* WORK INSTRUCTION
Retrieve each line that contains the word "Löhnbachtal" from the entries below.

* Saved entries
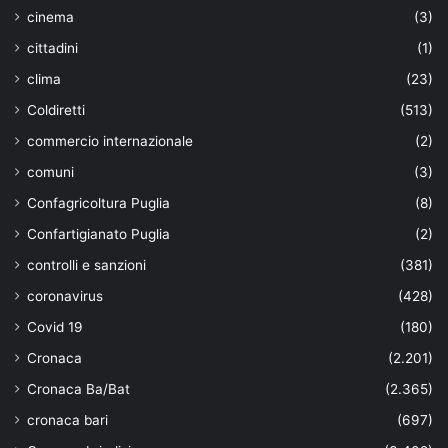
cinema
(3)
cittadini
(1)
clima
(23)
Coldiretti
(513)
commercio internazionale
(2)
comuni
(3)
Confagricoltura Puglia
(8)
Confartigianato Puglia
(2)
controlli e sanzioni
(381)
coronavirus
(428)
Covid 19
(180)
Cronaca
(2.201)
Cronaca Ba/Bat
(2.365)
cronaca bari
(697)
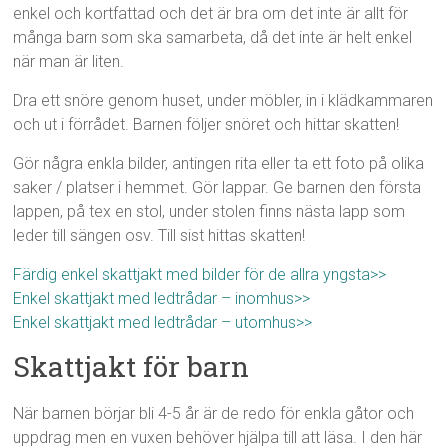
enkel och kortfattad och det är bra om det inte är allt för
många barn som ska samarbeta, då det inte är helt enkel
när man är liten.
Dra ett snöre genom huset, under möbler, in i klädkammaren
och ut i förrådet. Barnen följer snöret och hittar skatten!
Gör några enkla bilder, antingen rita eller ta ett foto på olika
saker / platser i hemmet. Gör lappar. Ge barnen den första
lappen, på tex en stol, under stolen finns nästa lapp som
leder till sängen osv. Till sist hittas skatten!
Färdig enkel skattjakt med bilder för de allra yngsta>>
Enkel skattjakt med ledtrådar – inomhus>>
Enkel skattjakt med ledtrådar – utomhus>>
Skattjakt för barn
När barnen börjar bli 4-5 år är de redo för enkla gåtor och
uppdrag men en vuxen behöver hjälpa till att läsa. I den här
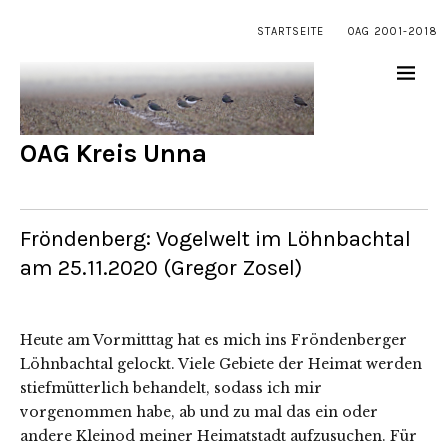
STARTSEITE
OAG 2001-2018
OAG Kreis Unna
Fröndenberg: Vogelwelt im Löhnbachtal
am 25.11.2020 (Gregor Zosel)
Heute am Vormitttag hat es mich ins Fröndenberger
Löhnbachtal gelockt. Viele Gebiete der Heimat werden
stiefmütterlich behandelt, sodass ich mir
vorgenommen habe, ab und zu mal das ein oder
andere Kleinod meiner Heimatstadt aufzusuchen. Für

* YOUR SOLUTION
Fröndenberg: Vogelwelt im Löhnbachtal
Löhnbachtal gelockt. Viele Gebiete der Heimat werden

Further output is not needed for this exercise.